The foreman nodded, his face grave in the fading moonlight. "And if they try to force their way in?"
"Then they'll learn why people don't steal from a Tremaine." Drizella's fingers tightened around the box as another pulse of magic leaked through. She had minutes, perhaps an hour at most.
Gathering her skirts, she hurried to the door, pausing only to check that her key ring was secure at her belt. The lead box grew warmer against her chest as she stepped out into the pre-dawn darkness, her steps quick and purposeful toward the looming silhouette of the Tremaine mansion.
The ancient wing of Tremaine mansion breathed stale air and secrets. Drizella's boots stirred decades of dust from the runner carpet as she hurried down the corridor, the lead box growing warmer against her palm. Even through its copper bindings, she felt the malevolent charm pulsing, seeking any thread of magic to unravel.
Moonlight filtered through grimy windows, casting strange shadows across faded portraits of stern-faced ancestors. Their painted eyes seemed to track her progress, disapproving of this midnight intrusion into their domain. The copper bell at her hip chimed softly with each step, its protective resonance fighting against the charm's corruption.

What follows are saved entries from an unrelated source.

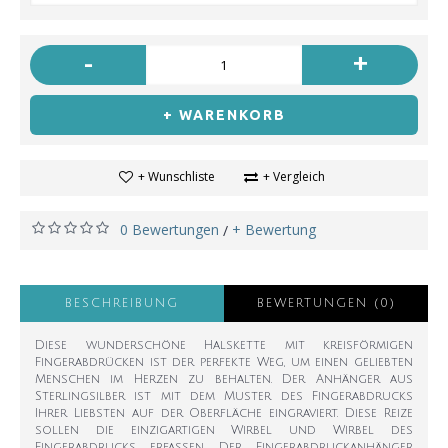
-
+
+ WARENKORB
+ Wunschliste
+ Vergleich
0 Bewertungen
+ Bewertung
/
BESCHREIBUNG
BEWERTUNGEN (0)
Diese wunderschöne Halskette mit kreisförmigen
Fingerabdrücken ist der perfekte Weg, um einen geliebten
Menschen im Herzen zu behalten. Der Anhänger aus
Sterlingsilber ist mit dem Muster des Fingerabdrucks
Ihrer Liebsten auf der Oberfläche eingraviert. Diese Reize
sollen die einzigartigen Wirbel und Wirbel des
Fingerabdrucks erfassen. Der Fingerabdruckanhänger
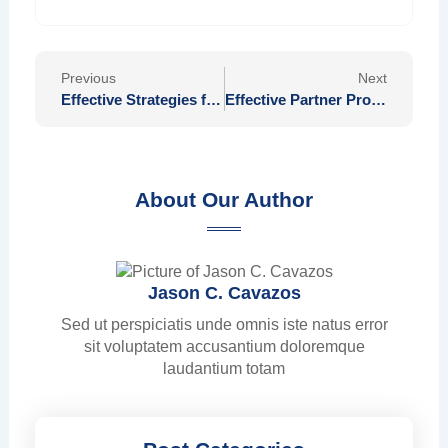
Prev
Nex
Previous
Next
Effective Strategies for Preparing for Delhi University Entrance Exams
Effective Partner Programs That Enhance Your Business Revenue Potential
About Our Author
Jason C. Cavazos
Sed ut perspiciatis unde omnis iste natus error
sit voluptatem accusantium doloremque
laudantium totam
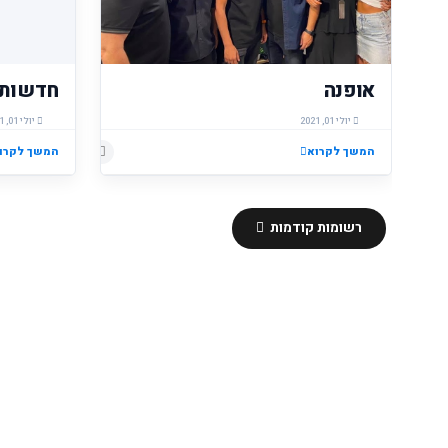
אופנה
חדשות
יולי 01, 2021
יולי 01, 2021
המשך לקרוא
המשך לקרו
רשומות קודמות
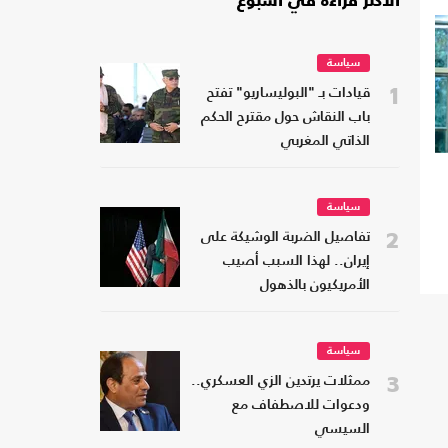
الأكثر قراءة في أسبوع
سياسة
1
قيادات بـ "البوليساريو" تفتح
باب النقاش حول مقترح الحكم
الذاتي المغربي
سياسة
2
تفاصيل الضربة الوشيكة على
إيران.. لهذا السبب أصيب
الأمريكيون بالذهول
سياسة
3
ممثلات يرتدين الزي العسكري..
ودعوات للاصطفاف مع
السيسي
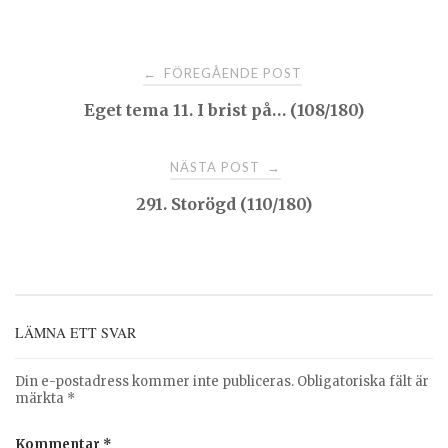
Post
FÖREGÅENDE POST
←
Eget tema 11. I brist på… (108/180)
navigation
NÄSTA POST
→
291. Storögd (110/180)
LÄMNA ETT SVAR
Din e-postadress kommer inte publiceras.
Obligatoriska fält är
märkta
*
Kommentar
*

There has to be something here, she thought, running her free hand along the wall. The oldest mansions always had secure places, warded vaults where dangerous magical items could be contained. Her fingertips traced weathered wainscoting, feeling for any break in the pattern.
The air grew thicker as she ventured deeper into the wing, heavy with the musty sweetness of rotting silk and the sharp bite of tarnished silver. Her mother had sealed this section years ago, claiming it held nothing but painful memories and worthless heirlooms. But Drizella's enhanced senses, honed by years of working with enchanted textiles, detected something else beneath the decay—a subtle vibration, like the hum of a loom at midnight.
She paused at an intersection of corridors, the lead box now uncomfortably hot. The charm within was fighting harder, its magic seeping through the seams. Sweat beaded on her forehead as she forced more of her own power into containing it. If I don't find something soon—
The thought died as her magical awareness suddenly spiked. There, in the wall to her left, something rippled—like heat distorting air above summer cobblestones. She stepped closer, squinting in the dim light. The wallpaper showed no seams, no edges, nothing to suggest a hidden entrance. But when she held her hand near the surface, the air tingled against her skin.
Drizella shifted the lead box to her other hand, wincing at its heat, and pressed her palm flat against the wall. The sensation was immediate—a complex lattice of old magic, far more sophisticated than anything she'd encountered before. She traced its patterns with her magical sense, feeling how the wards wove together, layer upon layer, decade upon decade.
The copper bell chimed again, louder this time, and the wallpaper seemed to ripple in response. Slowly, like ink bleeding through parchment, lines began appearing in the previously blank surface. They spread outward from where her hand touched, forming intricate sigils that glowed with a faint, silvery light. The patterns were unlike any she'd seen in her magical studies—older, wilder, speaking of magic from before the time of formal schools and carefully regulated guilds.
A door frame emerged from the chaos of symbols, its edges defined by characters that seemed to shift and change whenever she tried to focus on them. The wood itself looked impossibly ancient, dark with age but somehow untouched by decay. No handle or lock was visible, just a smooth surface that hummed with contained power.
Drizella lifted her hand toward the door's center, feeling the resistance of centuries-old wards. The magic pushed back against her probing senses, neither hostile nor welcoming—simply waiting, like a sleeping guard dog unsure whether to wake.